-- DOCUMENT SEGMENT follows --

# Resetting the Clock in HIV associated COPD

> **NIH NIH R01** · FLORIDA INTERNATIONAL UNIVERSITY · 2024 · $517,266

## Abstract

Title: Resetting the Clock on HIV associated COPD
PROJECT SUMMARY
 The long-term goal of this proposal is identifying the role of aberrant circadian-coupled gene expression
linking HIV and lung inflammation as a fundamental starting point to understand the pathophysiological
mechanism in HIV associated COPD. People living with HIV demonstrate increased lung inflammation and
incidence of COPD even when compensated for smoking status. Disruption of the lung molecular clock has been
implicated in increased lung inflammation observed in COPD and smokers. SIRT1 is a principal circadian
deacetylase that serves as a critical link between core clock function and inflammatory responses in the lung.

-- DOCUMENT SEGMENT concluded --
-- LISTED ENTRIES follows --

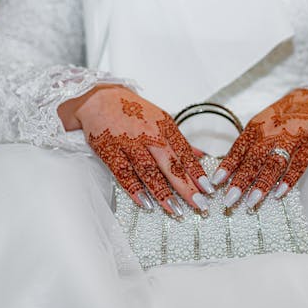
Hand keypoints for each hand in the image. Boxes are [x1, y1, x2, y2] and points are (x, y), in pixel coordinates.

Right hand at [64, 85, 214, 218]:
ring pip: (148, 171)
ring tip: (176, 210)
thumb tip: (201, 155)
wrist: (99, 97)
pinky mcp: (110, 150)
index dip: (197, 172)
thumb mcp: (162, 119)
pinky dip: (135, 189)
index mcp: (165, 127)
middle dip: (186, 187)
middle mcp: (149, 135)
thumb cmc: (133, 110)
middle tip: (199, 205)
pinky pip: (123, 173)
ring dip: (163, 193)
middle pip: (170, 165)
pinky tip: (145, 203)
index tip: (208, 189)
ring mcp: (129, 143)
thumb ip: (180, 141)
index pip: (185, 153)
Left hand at [211, 89, 307, 207]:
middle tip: (229, 200)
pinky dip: (288, 180)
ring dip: (262, 184)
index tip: (215, 182)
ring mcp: (292, 139)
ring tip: (252, 201)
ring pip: (274, 164)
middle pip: (254, 159)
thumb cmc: (281, 119)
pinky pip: (298, 165)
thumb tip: (229, 171)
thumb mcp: (260, 125)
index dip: (227, 165)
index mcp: (256, 127)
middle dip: (241, 181)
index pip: (239, 148)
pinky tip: (279, 194)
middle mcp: (272, 133)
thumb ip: (247, 146)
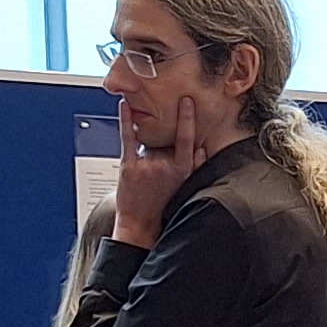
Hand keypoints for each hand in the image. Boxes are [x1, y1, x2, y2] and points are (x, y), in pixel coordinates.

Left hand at [110, 91, 207, 247]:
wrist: (140, 225)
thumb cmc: (162, 206)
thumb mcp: (185, 186)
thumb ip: (195, 166)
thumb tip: (202, 148)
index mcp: (181, 170)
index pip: (187, 139)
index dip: (187, 118)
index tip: (187, 101)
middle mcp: (165, 166)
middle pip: (165, 135)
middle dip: (163, 122)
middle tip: (163, 103)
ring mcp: (146, 165)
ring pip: (147, 136)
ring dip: (146, 123)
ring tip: (145, 107)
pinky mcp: (129, 166)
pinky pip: (128, 137)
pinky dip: (125, 120)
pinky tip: (124, 106)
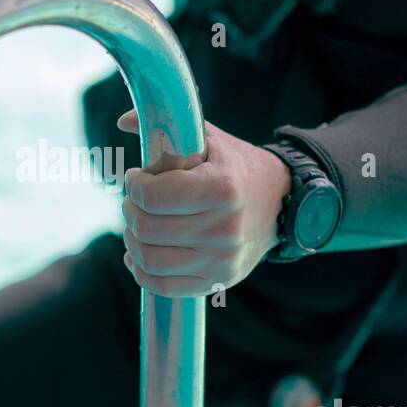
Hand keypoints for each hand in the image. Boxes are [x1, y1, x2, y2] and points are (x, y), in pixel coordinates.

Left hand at [117, 109, 290, 297]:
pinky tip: (139, 254)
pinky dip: (141, 271)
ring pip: (149, 259)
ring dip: (131, 239)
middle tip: (135, 200)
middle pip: (146, 227)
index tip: (137, 177)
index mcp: (221, 188)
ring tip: (138, 223)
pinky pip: (162, 285)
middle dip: (129, 209)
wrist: (281, 204)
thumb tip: (125, 121)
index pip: (152, 195)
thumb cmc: (235, 167)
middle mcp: (224, 228)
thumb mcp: (209, 139)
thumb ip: (169, 125)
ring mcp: (221, 259)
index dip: (134, 185)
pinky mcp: (217, 281)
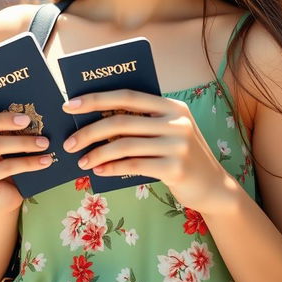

-- LISTED ENTRIES concluded --

**TASKS TO COMPLETE:**
- a) Translate this sentence from the HIV-associated COPD abstract into Spanish: "SIRT1 is a principal circadian deacetylase that serves as a critical link between core clock function and inflammatory responses in the lung."
- b) Answer these questions using the HIV-associated COPD abstract:
(i) Which university is listed with the award?
(ii) What dollar amount is given for the award?
(iii) In whom has disruption of the lung molecular clock been implicated in increased lung inflammation?

**ANSWERS FOR THIS EXERCISE:**
- a) SIRT1 es una desacetilasa circadiana principal que actúa como un vínculo crítico entre la función del reloj central y las respuestas inflamatorias en el pulmón.

- b)
(i) Florida International University
(ii) $517,266
(iii) In COPD and in smokers